Turbo Pressure Sensor

sbart83

New member
yes that is correct. i think throttle position sensor when i see or hear TPS.
the turbo pressure sensor is the unit that the bottom green arrow is pointing to. it does say something like "turbo pressure assembly". IIRC it's a greenish label. top arrow points to the 2 vacuum hoses that go to the a/c idle up valve, center firewall as described above.
 

built2run

New member
it also takes a baro reading just b4 cranking so there are 3 functions of the MAP sensor; it has nothing to do with the A/C
 

Rallly

New member
91 Celica AllTrac oem turbo

After disconnecting the rubber hose(blocking it with a bolt) that goes to the turbo pressure sensor, my fuel cut has been gone, YAY:)
With the nipple capped on the sensor side my oem boost gauge is always showing MAX boost in my gauge cluster.

With the nipple NOT capped, oem boost gauge goes up and stays at 1/4.

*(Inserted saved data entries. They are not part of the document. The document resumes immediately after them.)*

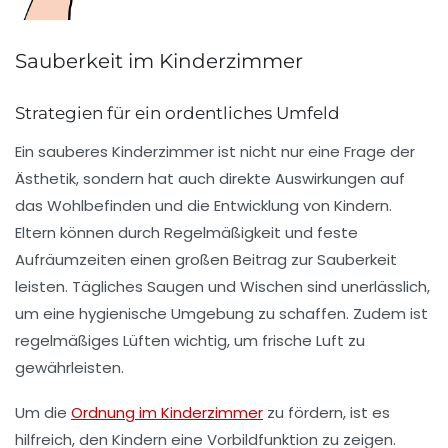
Sauberkeit im Kinderzimmer
Strategien für ein ordentliches Umfeld
Ein sauberes Kinderzimmer ist nicht nur eine Frage der
Ästhetik, sondern hat auch direkte Auswirkungen auf
das
Wohlbefinden
und die
Entwicklung
von Kindern.
Eltern können durch
Regelmäßigkeit
und feste
Aufräumzeiten einen großen Beitrag zur Sauberkeit
leisten. Tägliches Saugen und Wischen sind unerlässlich,
um eine hygienische Umgebung zu schaffen. Zudem ist
regelmäßiges
Lüften
wichtig, um frische Luft zu
gewährleisten.
Um die
Ordnung im Kinderzimmer
zu fördern, ist es
hilfreich, den Kindern eine
Vorbildfunktion
zu zeigen.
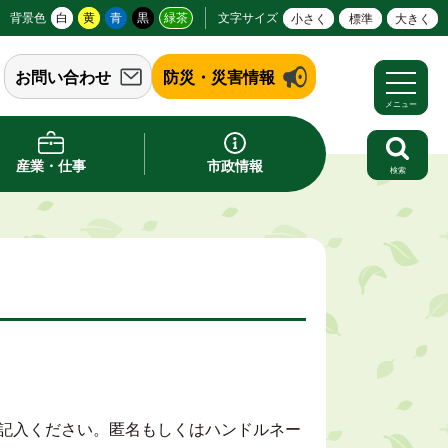
背景色
白
黄
青
黒
緑茶
文字サイズ
小さく
標準
大きく
お問い合わせ
防災・災害情報
メニュー
産業・仕事
市政情報
検索
記入ください。匿名もしくはハンドルネー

Car seems fine both ways but I wonder if with it capped showing full boost on cluster if this will alter what the ecu does with fueling?

Any ideas?




erolit":2jialfp5 said:
TPS = Turbo pressure sensor. on the st185 it provides a pressure signal to the ECU from which the ECU calculates fuel cut. It also has a separate wire connecting it to the stock boost gauge on the dash board.

Appart from these 2 functions it serves no other purpose. There is no pressure sensor based fuel/ignition corrections on an st185 ECU.

If you electronically disconnect it from your engine (ie you cut the PIM wire, unplug the sensor wiring harness etc.) the ecu will begin to calculate fuel cut based on the signal from your AFM & throttle position, and when you hit airflow based fuel cut you have to reset your ECU (by pulling a battery terminal). Basically dont do it.

It will also (by some means which i have yet to establish) pull ignition timing much more readily with the sensor electronically disconnected.

If you want to kill fuel cut, the best way to do is is to unplug the vacuum line from the TPS, and leave everything as it is. This is 100% effective with zero side effects (except for complete absence of pressure related fuel cut)

Elliott
 

freddie

New member
Hey Brian, thanks, you have explained a mystery I have had. I have a JDM 165. No Turbo Pressure Sensor and no factory Boost Gauge (just a green light.)
I have always wondered what controls fuel cut. Now I know, the AFM. The green boost light must be activated the same way. Now all the pieces fall into place.
When I did a little mod. putting a direct air pipe/duct from the AFM to the turbo inlet and installing a hi-flow air filter, the turbo pressure went from 10psi to fuel cut which is 12psi and the engine runs better. The improvement was not so much as to air flow to the turbo, but the reading the AFM provides to the ECU.

It is going to be a bummer hooking up the AC when I put the 205 engine in lol.